:: SET EXERCISE ::
Rewrite every item below with each occurrence of "city" changed to "locality", leaving everything else unchanged.
— Begin DATA SHOWN —
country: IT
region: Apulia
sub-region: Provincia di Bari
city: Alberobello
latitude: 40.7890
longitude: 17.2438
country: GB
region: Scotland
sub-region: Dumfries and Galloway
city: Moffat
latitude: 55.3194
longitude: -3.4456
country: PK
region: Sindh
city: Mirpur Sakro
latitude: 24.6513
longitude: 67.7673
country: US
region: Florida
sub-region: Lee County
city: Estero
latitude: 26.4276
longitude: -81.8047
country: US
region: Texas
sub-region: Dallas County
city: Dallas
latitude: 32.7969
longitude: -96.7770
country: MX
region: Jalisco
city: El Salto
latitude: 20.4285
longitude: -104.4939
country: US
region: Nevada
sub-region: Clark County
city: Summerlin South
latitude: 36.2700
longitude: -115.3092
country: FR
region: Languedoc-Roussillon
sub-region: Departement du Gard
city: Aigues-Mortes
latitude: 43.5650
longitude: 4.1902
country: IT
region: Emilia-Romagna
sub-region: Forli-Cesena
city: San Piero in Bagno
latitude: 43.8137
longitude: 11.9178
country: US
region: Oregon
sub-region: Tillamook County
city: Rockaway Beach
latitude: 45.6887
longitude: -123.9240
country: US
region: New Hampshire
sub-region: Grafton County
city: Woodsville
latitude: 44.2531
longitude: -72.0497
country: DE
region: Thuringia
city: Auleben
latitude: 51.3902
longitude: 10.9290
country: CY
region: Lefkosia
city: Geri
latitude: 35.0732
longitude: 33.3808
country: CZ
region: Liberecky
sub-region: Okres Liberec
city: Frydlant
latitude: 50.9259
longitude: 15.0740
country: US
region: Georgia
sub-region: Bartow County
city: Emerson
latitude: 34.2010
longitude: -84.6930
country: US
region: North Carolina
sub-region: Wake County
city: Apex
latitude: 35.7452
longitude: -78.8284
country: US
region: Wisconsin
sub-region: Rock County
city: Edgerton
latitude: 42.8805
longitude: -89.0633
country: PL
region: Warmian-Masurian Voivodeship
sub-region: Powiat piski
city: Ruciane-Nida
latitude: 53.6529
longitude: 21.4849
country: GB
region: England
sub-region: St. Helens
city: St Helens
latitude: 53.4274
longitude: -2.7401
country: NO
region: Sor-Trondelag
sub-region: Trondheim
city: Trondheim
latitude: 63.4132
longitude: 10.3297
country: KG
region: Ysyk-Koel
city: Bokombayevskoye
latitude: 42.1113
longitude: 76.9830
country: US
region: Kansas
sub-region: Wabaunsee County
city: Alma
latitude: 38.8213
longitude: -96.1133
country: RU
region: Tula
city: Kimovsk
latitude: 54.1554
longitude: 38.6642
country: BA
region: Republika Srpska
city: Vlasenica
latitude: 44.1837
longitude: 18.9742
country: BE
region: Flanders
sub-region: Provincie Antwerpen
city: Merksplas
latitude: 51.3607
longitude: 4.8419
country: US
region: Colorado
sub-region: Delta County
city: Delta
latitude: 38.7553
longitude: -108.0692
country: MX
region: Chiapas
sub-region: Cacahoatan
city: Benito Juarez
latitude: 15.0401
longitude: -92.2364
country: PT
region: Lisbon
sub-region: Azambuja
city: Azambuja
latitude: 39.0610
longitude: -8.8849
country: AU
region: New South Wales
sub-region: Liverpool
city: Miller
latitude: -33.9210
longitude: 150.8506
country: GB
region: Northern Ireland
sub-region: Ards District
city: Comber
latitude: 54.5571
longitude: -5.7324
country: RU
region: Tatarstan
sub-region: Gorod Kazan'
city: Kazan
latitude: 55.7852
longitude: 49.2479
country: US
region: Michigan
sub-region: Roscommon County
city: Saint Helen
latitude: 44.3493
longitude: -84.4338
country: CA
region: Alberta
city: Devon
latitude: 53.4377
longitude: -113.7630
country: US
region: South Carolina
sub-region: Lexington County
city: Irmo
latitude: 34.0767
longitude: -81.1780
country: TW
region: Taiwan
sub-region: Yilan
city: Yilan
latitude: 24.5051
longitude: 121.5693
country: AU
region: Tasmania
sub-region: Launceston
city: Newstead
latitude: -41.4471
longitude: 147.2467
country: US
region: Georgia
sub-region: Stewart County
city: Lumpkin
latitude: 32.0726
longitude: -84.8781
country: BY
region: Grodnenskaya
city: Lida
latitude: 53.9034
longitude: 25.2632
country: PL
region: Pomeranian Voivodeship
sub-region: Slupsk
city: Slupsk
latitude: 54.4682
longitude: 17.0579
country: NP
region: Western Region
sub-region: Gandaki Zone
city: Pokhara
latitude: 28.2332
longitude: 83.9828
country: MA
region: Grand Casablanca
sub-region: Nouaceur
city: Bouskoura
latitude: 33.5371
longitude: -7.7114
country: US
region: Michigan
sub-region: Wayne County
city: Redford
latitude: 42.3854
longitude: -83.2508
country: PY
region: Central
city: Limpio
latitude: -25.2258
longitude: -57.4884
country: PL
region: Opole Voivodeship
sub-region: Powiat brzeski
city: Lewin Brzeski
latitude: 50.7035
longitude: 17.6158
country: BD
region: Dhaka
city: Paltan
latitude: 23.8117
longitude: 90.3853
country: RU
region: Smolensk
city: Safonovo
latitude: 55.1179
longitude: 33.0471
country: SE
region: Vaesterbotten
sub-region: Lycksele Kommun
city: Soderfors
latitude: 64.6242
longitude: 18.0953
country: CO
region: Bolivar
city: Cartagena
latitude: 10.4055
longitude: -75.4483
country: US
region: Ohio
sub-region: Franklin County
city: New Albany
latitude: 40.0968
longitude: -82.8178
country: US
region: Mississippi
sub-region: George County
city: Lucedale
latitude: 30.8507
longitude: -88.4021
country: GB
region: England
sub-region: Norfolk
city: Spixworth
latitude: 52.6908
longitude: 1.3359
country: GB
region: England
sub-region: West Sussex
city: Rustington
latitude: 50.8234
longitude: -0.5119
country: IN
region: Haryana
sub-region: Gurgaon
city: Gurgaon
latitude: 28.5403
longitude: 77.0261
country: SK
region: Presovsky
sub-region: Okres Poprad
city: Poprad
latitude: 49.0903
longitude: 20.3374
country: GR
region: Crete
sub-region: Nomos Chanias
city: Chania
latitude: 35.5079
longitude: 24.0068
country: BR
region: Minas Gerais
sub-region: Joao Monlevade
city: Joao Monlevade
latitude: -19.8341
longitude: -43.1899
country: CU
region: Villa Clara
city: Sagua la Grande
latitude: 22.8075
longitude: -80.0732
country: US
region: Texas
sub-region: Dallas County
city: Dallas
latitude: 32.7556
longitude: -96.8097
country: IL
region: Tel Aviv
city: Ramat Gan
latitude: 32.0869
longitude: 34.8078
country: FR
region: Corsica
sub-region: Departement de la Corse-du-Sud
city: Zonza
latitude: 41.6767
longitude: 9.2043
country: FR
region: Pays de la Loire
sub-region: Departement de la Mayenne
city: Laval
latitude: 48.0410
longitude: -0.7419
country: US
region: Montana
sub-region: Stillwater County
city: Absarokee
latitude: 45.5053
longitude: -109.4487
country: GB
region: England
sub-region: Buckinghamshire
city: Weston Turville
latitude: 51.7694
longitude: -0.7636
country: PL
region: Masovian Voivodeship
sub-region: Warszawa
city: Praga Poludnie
— End DATA SHOWN —
:: TASK SOLUTION ::
country: IT
region: Apulia
sub-region: Provincia di Bari
locality: Alberobello
latitude: 40.7890
longitude: 17.2438
country: GB
region: Scotland
sub-region: Dumfries and Galloway
locality: Moffat
latitude: 55.3194
longitude: -3.4456
country: PK
region: Sindh
locality: Mirpur Sakro
latitude: 24.6513
longitude: 67.7673
country: US
region: Florida
sub-region: Lee County
locality: Estero
latitude: 26.4276
longitude: -81.8047
country: US
region: Texas
sub-region: Dallas County
locality: Dallas
latitude: 32.7969
longitude: -96.7770
country: MX
region: Jalisco
locality: El Salto
latitude: 20.4285
longitude: -104.4939
country: US
region: Nevada
sub-region: Clark County
locality: Summerlin South
latitude: 36.2700
longitude: -115.3092
country: FR
region: Languedoc-Roussillon
sub-region: Departement du Gard
locality: Aigues-Mortes
latitude: 43.5650
longitude: 4.1902
country: IT
region: Emilia-Romagna
sub-region: Forli-Cesena
locality: San Piero in Bagno
latitude: 43.8137
longitude: 11.9178
country: US
region: Oregon
sub-region: Tillamook County
locality: Rockaway Beach
latitude: 45.6887
longitude: -123.9240
country: US
region: New Hampshire
sub-region: Grafton County
locality: Woodsville
latitude: 44.2531
longitude: -72.0497
country: DE
region: Thuringia
locality: Auleben
latitude: 51.3902
longitude: 10.9290
country: CY
region: Lefkosia
locality: Geri
latitude: 35.0732
longitude: 33.3808
country: CZ
region: Liberecky
sub-region: Okres Liberec
locality: Frydlant
latitude: 50.9259
longitude: 15.0740
country: US
region: Georgia
sub-region: Bartow County
locality: Emerson
latitude: 34.2010
longitude: -84.6930
country: US
region: North Carolina
sub-region: Wake County
locality: Apex
latitude: 35.7452
longitude: -78.8284
country: US
region: Wisconsin
sub-region: Rock County
locality: Edgerton
latitude: 42.8805
longitude: -89.0633
country: PL
region: Warmian-Masurian Voivodeship
sub-region: Powiat piski
locality: Ruciane-Nida
latitude: 53.6529
longitude: 21.4849
country: GB
region: England
sub-region: St. Helens
locality: St Helens
latitude: 53.4274
longitude: -2.7401
country: NO
region: Sor-Trondelag
sub-region: Trondheim
locality: Trondheim
latitude: 63.4132
longitude: 10.3297
country: KG
region: Ysyk-Koel
locality: Bokombayevskoye
latitude: 42.1113
longitude: 76.9830
country: US
region: Kansas
sub-region: Wabaunsee County
locality: Alma
latitude: 38.8213
longitude: -96.1133
country: RU
region: Tula
locality: Kimovsk
latitude: 54.1554
longitude: 38.6642
country: BA
region: Republika Srpska
locality: Vlasenica
latitude: 44.1837
longitude: 18.9742
country: BE
region: Flanders
sub-region: Provincie Antwerpen
locality: Merksplas
latitude: 51.3607
longitude: 4.8419
country: US
region: Colorado
sub-region: Delta County
locality: Delta
latitude: 38.7553
longitude: -108.0692
country: MX
region: Chiapas
sub-region: Cacahoatan
locality: Benito Juarez
latitude: 15.0401
longitude: -92.2364
country: PT
region: Lisbon
sub-region: Azambuja
locality: Azambuja
latitude: 39.0610
longitude: -8.8849
country: AU
region: New South Wales
sub-region: Liverpool
locality: Miller
latitude: -33.9210
longitude: 150.8506
country: GB
region: Northern Ireland
sub-region: Ards District
locality: Comber
latitude: 54.5571
longitude: -5.7324
country: RU
region: Tatarstan
sub-region: Gorod Kazan'
locality: Kazan
latitude: 55.7852
longitude: 49.2479
country: US
region: Michigan
sub-region: Roscommon County
locality: Saint Helen
latitude: 44.3493
longitude: -84.4338
country: CA
region: Alberta
locality: Devon
latitude: 53.4377
longitude: -113.7630
country: US
region: South Carolina
sub-region: Lexington County
locality: Irmo
latitude: 34.0767
longitude: -81.1780
country: TW
region: Taiwan
sub-region: Yilan
locality: Yilan
latitude: 24.5051
longitude: 121.5693
country: AU
region: Tasmania
sub-region: Launceston
locality: Newstead
latitude: -41.4471
longitude: 147.2467
country: US
region: Georgia
sub-region: Stewart County
locality: Lumpkin
latitude: 32.0726
longitude: -84.8781
country: BY
region: Grodnenskaya
locality: Lida
latitude: 53.9034
longitude: 25.2632
country: PL
region: Pomeranian Voivodeship
sub-region: Slupsk
locality: Slupsk
latitude: 54.4682
longitude: 17.0579
country: NP
region: Western Region
sub-region: Gandaki Zone
locality: Pokhara
latitude: 28.2332
longitude: 83.9828
country: MA
region: Grand Casablanca
sub-region: Nouaceur
locality: Bouskoura
latitude: 33.5371
longitude: -7.7114
country: US
region: Michigan
sub-region: Wayne County
locality: Redford
latitude: 42.3854
longitude: -83.2508
country: PY
region: Central
locality: Limpio
latitude: -25.2258
longitude: -57.4884
country: PL
region: Opole Voivodeship
sub-region: Powiat brzeski
locality: Lewin Brzeski
latitude: 50.7035
longitude: 17.6158
country: BD
region: Dhaka
locality: Paltan
latitude: 23.8117
longitude: 90.3853
country: RU
region: Smolensk
locality: Safonovo
latitude: 55.1179
longitude: 33.0471
country: SE
region: Vaesterbotten
sub-region: Lycksele Kommun
locality: Soderfors
latitude: 64.6242
longitude: 18.0953
country: CO
region: Bolivar
locality: Cartagena
latitude: 10.4055
longitude: -75.4483
country: US
region: Ohio
sub-region: Franklin County
locality: New Albany
latitude: 40.0968
longitude: -82.8178
country: US
region: Mississippi
sub-region: George County
locality: Lucedale
latitude: 30.8507
longitude: -88.4021
country: GB
region: England
sub-region: Norfolk
locality: Spixworth
latitude: 52.6908
longitude: 1.3359
country: GB
region: England
sub-region: West Sussex
locality: Rustington
latitude: 50.8234
longitude: -0.5119
country: IN
region: Haryana
sub-region: Gurgaon
locality: Gurgaon
latitude: 28.5403
longitude: 77.0261
country: SK
region: Presovsky
sub-region: Okres Poprad
locality: Poprad
latitude: 49.0903
longitude: 20.3374
country: GR
region: Crete
sub-region: Nomos Chanias
locality: Chania
latitude: 35.5079
longitude: 24.0068
country: BR
region: Minas Gerais
sub-region: Joao Monlevade
locality: Joao Monlevade
latitude: -19.8341
longitude: -43.1899
country: CU
region: Villa Clara
locality: Sagua la Grande
latitude: 22.8075
longitude: -80.0732
country: US
region: Texas
sub-region: Dallas County
locality: Dallas
latitude: 32.7556
longitude: -96.8097
country: IL
region: Tel Aviv
locality: Ramat Gan
latitude: 32.0869
longitude: 34.8078
country: FR
region: Corsica
sub-region: Departement de la Corse-du-Sud
locality: Zonza
latitude: 41.6767
longitude: 9.2043
country: FR
region: Pays de la Loire
sub-region: Departement de la Mayenne
locality: Laval
latitude: 48.0410
longitude: -0.7419
country: US
region: Montana
sub-region: Stillwater County
locality: Absarokee
latitude: 45.5053
longitude: -109.4487
country: GB
region: England
sub-region: Buckinghamshire
locality: Weston Turville
latitude: 51.7694
longitude: -0.7636
country: PL
region: Masovian Voivodeship
sub-region: Warszawa
locality: Praga Poludnie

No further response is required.